Below are answers to various questions that people have asked about earwigs

Why am I getting Earwigs in my house?

You are getting earwigs in your house because:

The earwigs are attracted to the lighting in your yard/ home, and your house has openings that let them in. The outdoor environment may become hostile (either too hot or too cold) to the insects, and your house is one of the favorable environments they feel comfortable in.

Can Earwigs hurt you seriously?

No, Earwigs cannot hurt you seriously. The worst damage they can do with their pincers is to pinch you to create a small welt if you press them. And the good news is that the Earwigs aren’t poisonous, meaning there is nothing to worry about.

Where do Earwigs lay eggs?

Contrary to the popular myth, earwigs don’t lay eggs on people’s brains. Instead, the females find a secure and moist place like beneath wet leaves and crevices to lay their eggs.

Do Earwigs go in your bed?

No, earwigs have no reason to go into bed.
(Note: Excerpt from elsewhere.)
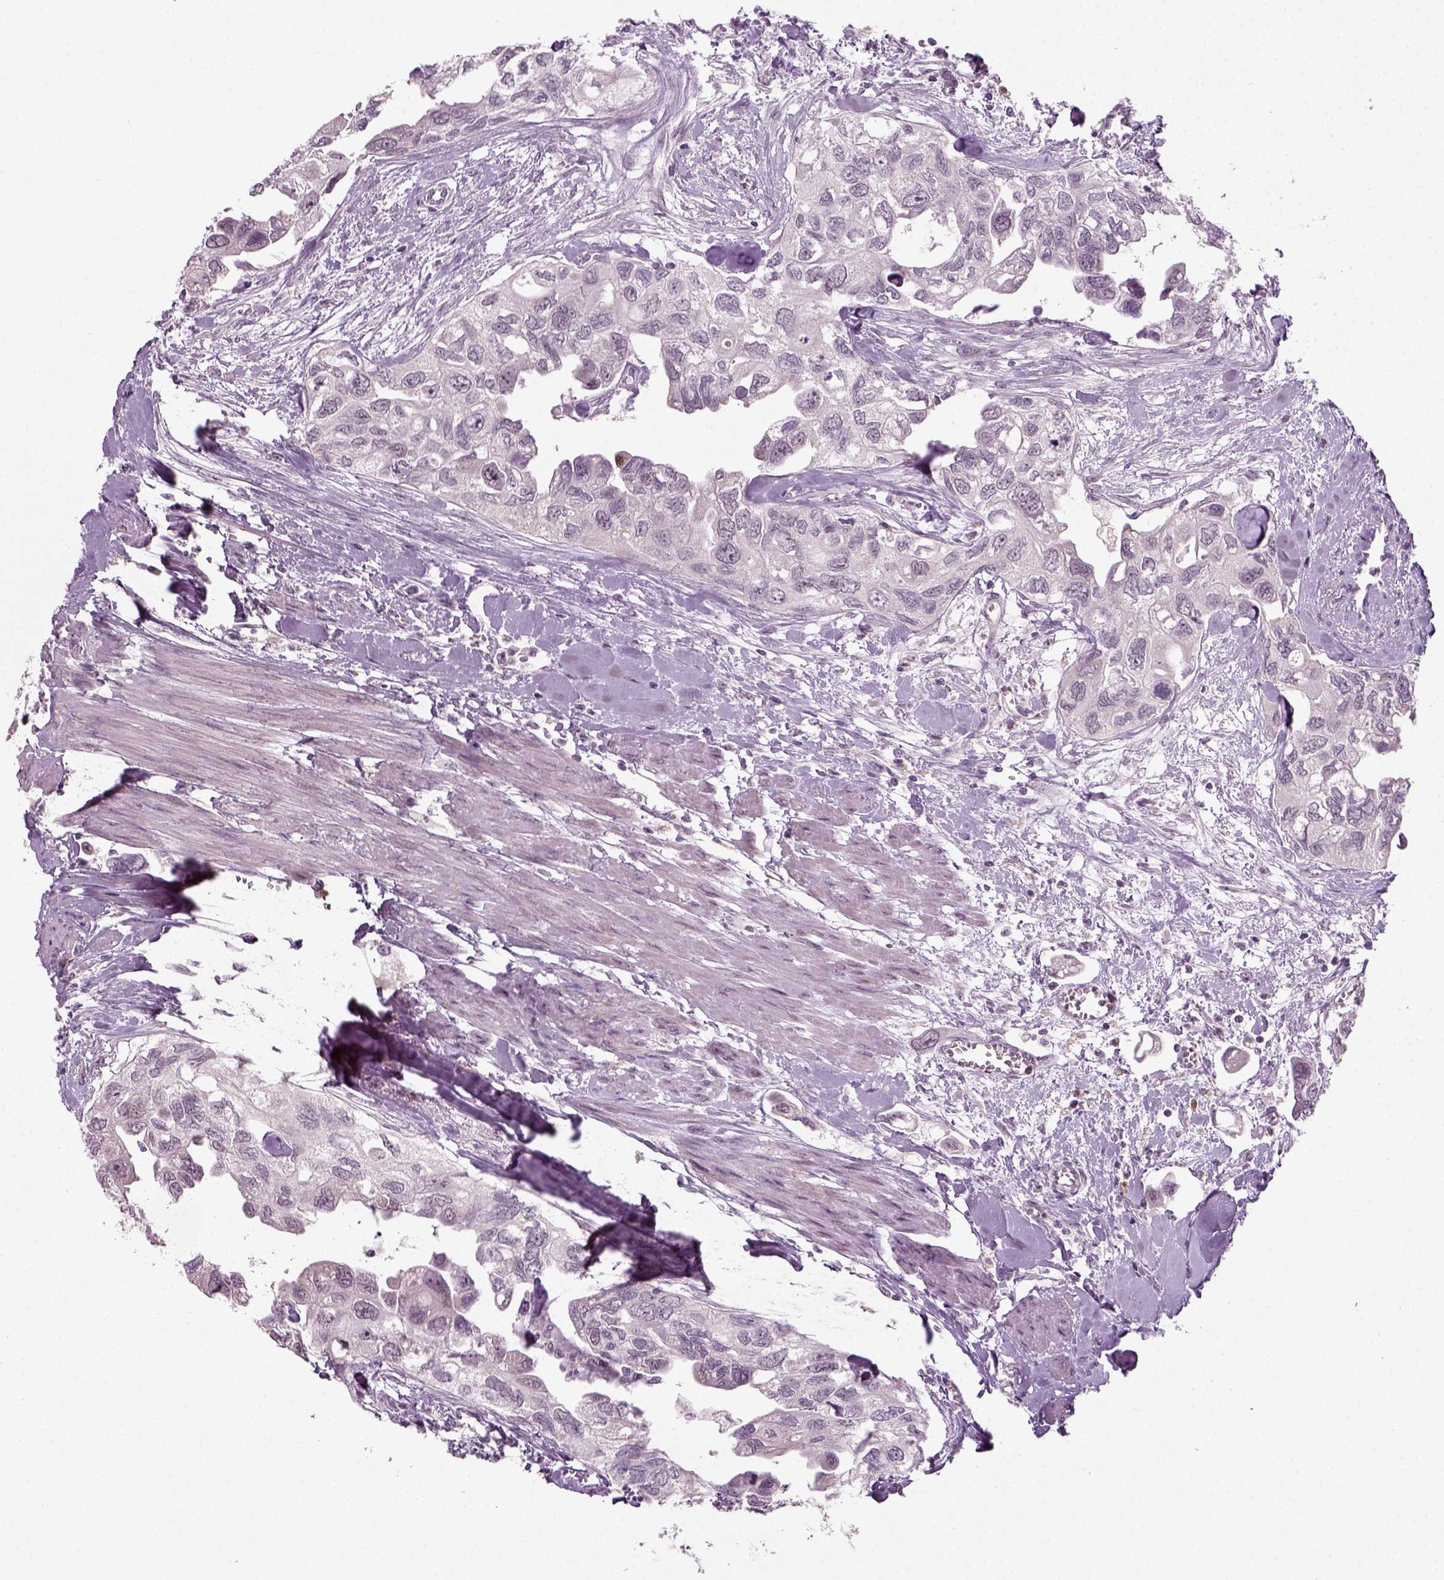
{"staining": {"intensity": "negative", "quantity": "none", "location": "none"}, "tissue": "urothelial cancer", "cell_type": "Tumor cells", "image_type": "cancer", "snomed": [{"axis": "morphology", "description": "Urothelial carcinoma, High grade"}, {"axis": "topography", "description": "Urinary bladder"}], "caption": "Immunohistochemical staining of human urothelial cancer exhibits no significant expression in tumor cells. (Brightfield microscopy of DAB (3,3'-diaminobenzidine) IHC at high magnification).", "gene": "SYNGAP1", "patient": {"sex": "male", "age": 59}}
Rather, you can find them in damp and dark spaces in your home, like the basement, cellar, or kitchen cabinets.

How do you know if you have an Earwig infestation?

The only way to tell that you have an Earwig infestation is to spot them in your yard or home, in areas like inside stacks of newspapers, kitchen cabinets, beneath rugs, and other moist and warm spaces.

What can I spray to keep Earwigs away?

An earwig pesticide will get you sorted. Make sure you spray all areas where the Earwigs have been spotted. Don’t know the best pesticides? Ask your pesticide store seller what pesticide you can use to keep the earwigs away, and they will help.